If you were Wall Street, wouldn't you? That's the nature of free-market
pricing. All that the high premium and high IV really mean is that
traders are speculating on a price move and are willing to be price-gouged
by Wall Street.
According
to the Chicago Board Options Exchange (CBOE), only 10% of stock
options are exercised. 10%! The remainder are either
traded out (bought or sold to close) or expire worthless. Roughly
half of all stock options are traded by hedgers, and half by speculators.
When options become overpriced due to an event horizon, both hedgers
and speculators buy them - hedgers out of caution, speculators out
of greed. Logic suggests that far more than half of overpriced options
are bought by speculators, because hedging professionals pretty
much stay hedged all the time.
So high option
premium - overpriced premium - really is nothing more than
a speculation tax that Wall Street levies on the
greedy, those who think they can time the market and capture stock
moves by purchasing calls and puts. Think of the US markets as a
large casino; Wall Street is the house, the casino operator.
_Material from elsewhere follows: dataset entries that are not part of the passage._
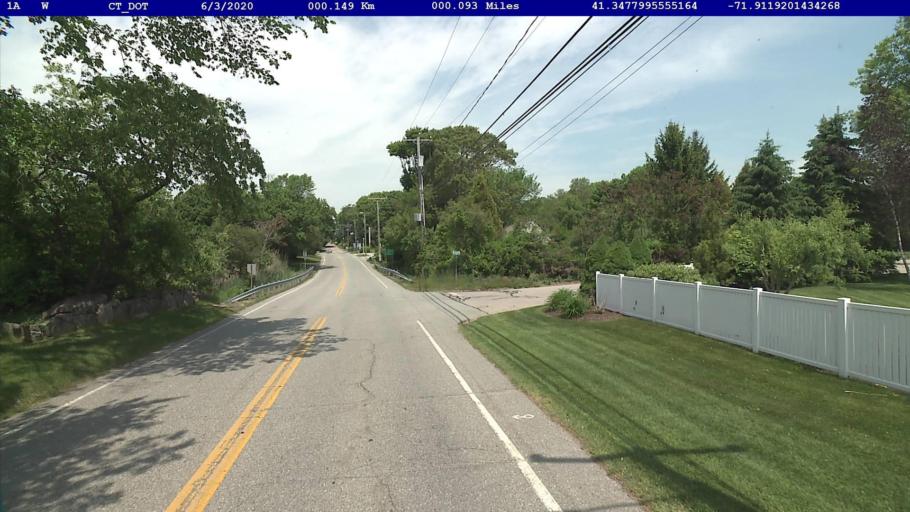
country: US
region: Connecticut
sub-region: New London County
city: Mystic
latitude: 41.3478
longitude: -71.9119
Wall
Street happily sells overpriced options to speculators, and like
any gamblers, they win sometimes. When you are writing covered calls
the way I do (selling high premium), you are trading with
the house - not trading against Wall Street. I'm just elbowing
my way into the game and betting with the house.
What does
this have to do with CallWriter, or covered call writing? There
are a lot of different approaches to covered call writing (future
newsletter topic). The CallWriter approach is to identify the universe
of stocks offering the highest call premium and group them by highest
return onto our covered call lists. We find the highest returns
and select trades from among them. So we are always writing calls
with high levels of IV.
We're
selling call options to speculators, who pay through the nose for
them. We pocket the high premiums. Is this dangerous? Well, it has
not historically been dangerous for us. Certain stocks can move
very significantly, but the art of covered call writing is to write
calls when premium is high on stocks you like and are willing to
own and that have the least likelihood of selling off on the event
horizon. That is, you have to be disciplined in trade selection.
Trade
selection really is not that difficult for the covered call writer.
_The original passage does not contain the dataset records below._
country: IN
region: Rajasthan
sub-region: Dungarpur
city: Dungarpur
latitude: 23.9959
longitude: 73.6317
Much of the education on the CallWriter members' site is devoted
to the selection process. It's as much knowing what to avoid as
what to look for. It is not random, and not difficult. More on this
in future issues and TeleLab calls...
This
issue's Question and Answer:
Volatility Skews
Question:
Sometimes volatility will really be skewed and one call option on
a stock will be dripping with high implied volatility. Have you
found a really pronounced volatility skew in the calls to predict
the stock's direction?
Answer:
No, for the reasons indicated in the article above. All call series
on the same underlying stock for the same month should - theoretically
- have the same level of implied volatility (IV). But this rarely
happens in reality. While some IV levels of different strikes may
be close, they will rarely be the same. Different strikes for the
same month can vary wildly. For example, an expensive OTM call may
have sky-high IV, while the ITM call has very little time value
and thus has a very low IV. I've seen the biggest return, and thus
the highest IV level, in a deeply ITM call. The ATM call frequently
has the highest IV, just as it typically carries the highest covered
call return.
A persistent
belief in the trading community is that the strike for a particular
month with the highest IV is the one most predictive of where the
stock is going. But I have not found that to be true. The strike
with the highest IV merely indicates some consensus among speculators
as to where they think the stock is going. And sometimes
they will be right; more often they are not. If you are a contrarian,
like me, you tend to believe that the crowd is wrong, and go the
other way. So for a contrarian, the lowest-IV strike should be investigated.
I have not
made any systematic analysis of volatility skew, but others have.
If getting rich was as simple as buying the call or put strike with
the highest IV, we'd all be doing it.